**Task list:**
1. In the game-design article, which objects does Thomas list in the quotation describing the game's virtual bedroom?
2. Could you copy the part of the game-design article between "Code was becoming" and "game called #SelfCare.", inclusive?

**Page text:**
Eve Thomas, an artist and magazine editor from Montreal, would not call herself a gamer. She played video games on a Mac as a child and enjoyed Super Mario Galaxy on the Wii, but most modern video games don’t appeal. “I don’t like the stress of dying,” she says. “And every single advert for most games presumed me to be a guy. They would presume a certain gaze. They didn’t feel like they were speaking to me.”
About three years ago, Thomas got in contact with game programmer Brie Code at Ubisoft, one of the world’s biggest games publishers, hoping to profile her for a magazine. Code had been spending a lot of time thinking about why it was that the video games she loved were failing to appeal to her friends and, increasingly, to her. “I was getting bored with video games,” she says. “I thought it was a problem with me, that I was just growing up and less interested in them. But it wasn’t just me. Everyone at work was pretending they were into all the latest things coming out but later, at the bar, they would admit they barely played games any more.”
Code was becoming interested in a radical approach to game design: rather than thinking about what gamers wanted, what would happen if you designed games for – and with – people who don’t play them? She now runs a game studio called Tru Luv, whose mission is to create “experimental games focused on care and characters”, and is collaborating with Thomas on a smartphone game called #SelfCare.
The game, which will be out this year, is about what would happen if you decided to not get out of bed for a day – surely a universal fantasy. It puts you in a virtual bedroom filled with calming tasks, such as reading a book, tending to a plant or sorting laundry by colour. “There are crystals. There are candles, plants, a glass of water,” says Thomas. “It’s the universal experience of just waking up in your bed, looking around your room and figuring out how you are going to face the day.”
Video games often focus on combat and stress: they get harder and harder until you die. This, Code feels, is a turn-off for many potential players. Games that focus on the idea of “tend and befriend” rather than “fight or flight”, she believes, could be more appealing as an escape from the stresses of everyday life.

**Dataset records:**
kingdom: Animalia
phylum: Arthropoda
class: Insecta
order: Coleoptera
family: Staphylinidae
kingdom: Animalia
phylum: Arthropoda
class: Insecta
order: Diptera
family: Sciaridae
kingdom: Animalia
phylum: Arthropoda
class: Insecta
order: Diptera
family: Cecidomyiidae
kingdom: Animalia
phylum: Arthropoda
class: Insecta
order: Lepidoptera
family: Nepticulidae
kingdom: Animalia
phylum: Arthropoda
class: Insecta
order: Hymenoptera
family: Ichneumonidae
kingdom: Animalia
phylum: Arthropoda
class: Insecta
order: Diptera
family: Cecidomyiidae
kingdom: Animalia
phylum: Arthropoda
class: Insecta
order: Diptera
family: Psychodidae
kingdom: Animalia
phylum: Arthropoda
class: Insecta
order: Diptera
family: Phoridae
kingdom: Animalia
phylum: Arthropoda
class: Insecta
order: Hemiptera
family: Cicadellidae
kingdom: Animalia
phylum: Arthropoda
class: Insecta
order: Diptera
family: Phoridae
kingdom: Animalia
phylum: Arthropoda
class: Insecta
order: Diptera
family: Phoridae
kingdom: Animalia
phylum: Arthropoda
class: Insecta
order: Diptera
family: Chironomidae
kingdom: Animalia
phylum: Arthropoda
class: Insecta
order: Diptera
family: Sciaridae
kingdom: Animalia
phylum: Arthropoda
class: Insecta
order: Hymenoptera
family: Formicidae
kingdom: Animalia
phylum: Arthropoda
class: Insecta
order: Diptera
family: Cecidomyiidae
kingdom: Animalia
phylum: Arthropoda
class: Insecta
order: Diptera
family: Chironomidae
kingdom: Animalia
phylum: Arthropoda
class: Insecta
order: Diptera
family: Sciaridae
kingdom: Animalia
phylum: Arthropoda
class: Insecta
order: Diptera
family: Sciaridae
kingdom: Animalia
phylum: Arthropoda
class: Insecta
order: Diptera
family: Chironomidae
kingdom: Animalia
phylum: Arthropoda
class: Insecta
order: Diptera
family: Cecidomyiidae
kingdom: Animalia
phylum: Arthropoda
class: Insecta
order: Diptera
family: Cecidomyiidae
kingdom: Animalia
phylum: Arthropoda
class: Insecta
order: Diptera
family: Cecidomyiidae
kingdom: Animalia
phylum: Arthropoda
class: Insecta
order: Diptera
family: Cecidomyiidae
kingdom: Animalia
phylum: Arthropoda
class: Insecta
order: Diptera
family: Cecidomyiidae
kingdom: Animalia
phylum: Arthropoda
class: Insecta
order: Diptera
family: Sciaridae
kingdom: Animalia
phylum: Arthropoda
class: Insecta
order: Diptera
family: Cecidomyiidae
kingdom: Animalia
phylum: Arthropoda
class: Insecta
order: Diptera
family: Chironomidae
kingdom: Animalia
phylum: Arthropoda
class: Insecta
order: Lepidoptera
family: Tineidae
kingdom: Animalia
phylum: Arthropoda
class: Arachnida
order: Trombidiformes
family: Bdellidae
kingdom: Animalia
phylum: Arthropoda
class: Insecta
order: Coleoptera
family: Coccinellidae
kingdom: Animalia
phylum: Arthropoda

**Solved problems:**
1. Crystals, candles, plants, and a glass of water.

2.
Code was becoming interested in a radical approach to game design: rather than thinking about what gamers wanted, what would happen if you designed games for – and with – people who don’t play them? She now runs a game studio called Tru Luv, whose mission is to create “experimental games focused on care and characters”, and is collaborating with Thomas on a smartphone game called #SelfCare.